== Segment start ==

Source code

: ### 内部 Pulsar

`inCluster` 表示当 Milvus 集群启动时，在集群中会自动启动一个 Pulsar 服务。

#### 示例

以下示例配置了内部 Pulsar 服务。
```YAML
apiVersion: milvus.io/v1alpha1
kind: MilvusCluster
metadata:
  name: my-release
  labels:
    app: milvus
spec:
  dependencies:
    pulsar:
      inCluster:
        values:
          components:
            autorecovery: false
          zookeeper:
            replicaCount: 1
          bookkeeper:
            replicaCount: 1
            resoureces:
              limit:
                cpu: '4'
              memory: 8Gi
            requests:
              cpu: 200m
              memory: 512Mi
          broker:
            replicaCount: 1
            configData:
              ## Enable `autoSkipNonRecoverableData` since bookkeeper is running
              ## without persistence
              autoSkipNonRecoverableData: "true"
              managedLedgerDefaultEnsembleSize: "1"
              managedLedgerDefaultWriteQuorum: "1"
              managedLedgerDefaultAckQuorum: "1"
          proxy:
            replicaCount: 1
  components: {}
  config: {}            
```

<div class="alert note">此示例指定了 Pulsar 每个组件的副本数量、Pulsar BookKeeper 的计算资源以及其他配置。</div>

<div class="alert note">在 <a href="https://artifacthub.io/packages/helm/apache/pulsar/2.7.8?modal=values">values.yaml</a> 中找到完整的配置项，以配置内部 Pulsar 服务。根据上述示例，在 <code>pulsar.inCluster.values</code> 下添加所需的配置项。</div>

== Segment end ==
== Segment start ==

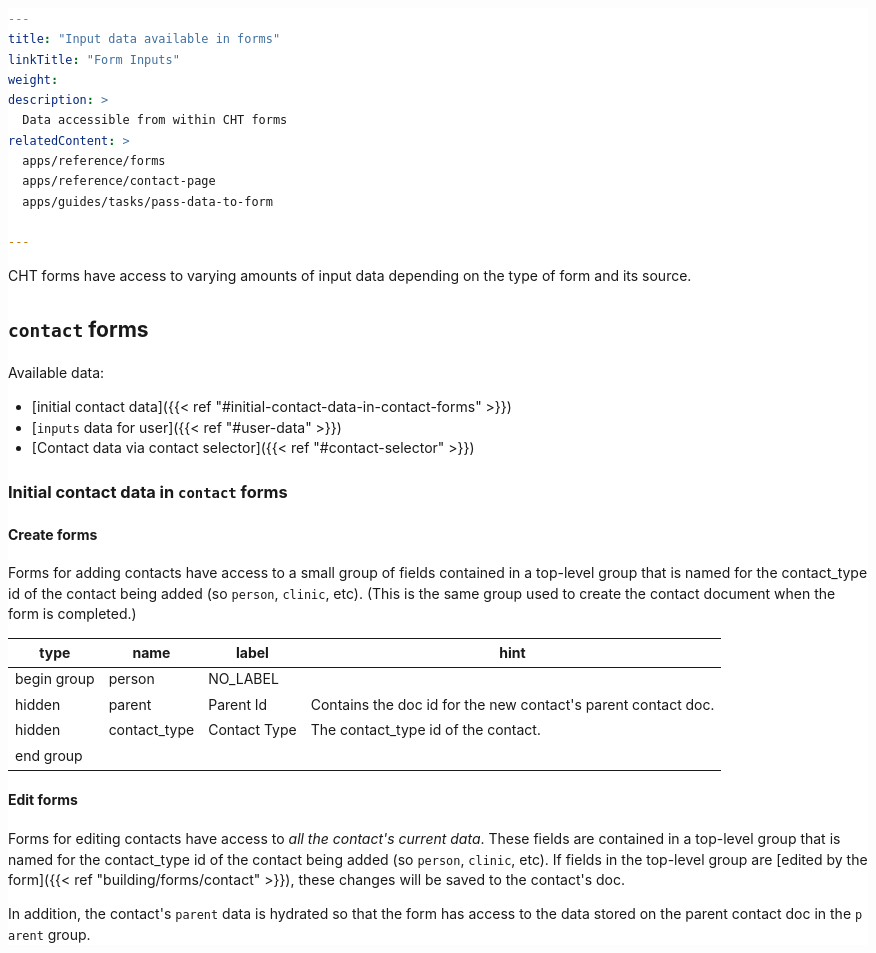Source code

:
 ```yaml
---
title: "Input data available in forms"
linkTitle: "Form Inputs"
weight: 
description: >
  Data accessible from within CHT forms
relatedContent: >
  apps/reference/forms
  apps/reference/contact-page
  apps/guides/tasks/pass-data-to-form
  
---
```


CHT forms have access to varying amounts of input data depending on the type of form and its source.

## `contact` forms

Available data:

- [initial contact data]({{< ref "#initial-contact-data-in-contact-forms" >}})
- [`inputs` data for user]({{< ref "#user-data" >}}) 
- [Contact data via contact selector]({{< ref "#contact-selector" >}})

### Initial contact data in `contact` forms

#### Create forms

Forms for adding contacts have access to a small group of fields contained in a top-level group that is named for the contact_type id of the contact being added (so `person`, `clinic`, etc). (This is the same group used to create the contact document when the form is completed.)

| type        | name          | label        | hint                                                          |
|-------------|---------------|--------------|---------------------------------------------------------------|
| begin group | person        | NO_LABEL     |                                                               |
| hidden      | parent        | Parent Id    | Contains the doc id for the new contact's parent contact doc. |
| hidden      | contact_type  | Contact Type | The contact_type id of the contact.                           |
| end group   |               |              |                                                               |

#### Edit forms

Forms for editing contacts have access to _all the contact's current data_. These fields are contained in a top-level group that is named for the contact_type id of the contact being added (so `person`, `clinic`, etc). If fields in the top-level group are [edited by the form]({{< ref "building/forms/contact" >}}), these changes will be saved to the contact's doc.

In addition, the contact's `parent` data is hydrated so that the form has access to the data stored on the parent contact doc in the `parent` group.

== Segment end ==

Work request: Only the lines above from the line with "每个组件的副本数量、Pulsar BookKeeper 的计算资源以及其他配置。</div>" to the line with "中找到完整的配置项，以配置内部 Pulsar 服务。根据上述示例，在", those two lines included, should be reproduced exactly.

Answer area:
<div class="alert note">此示例指定了 Pulsar 每个组件的副本数量、Pulsar BookKeeper 的计算资源以及其他配置。</div>

<div class="alert note">在 <a href="https://artifacthub.io/packages/helm/apache/pulsar/2.7.8?modal=values">values.yaml</a> 中找到完整的配置项，以配置内部 Pulsar 服务。根据上述示例，在 <code>pulsar.inCluster.values</code> 下添加所需的配置项。</div>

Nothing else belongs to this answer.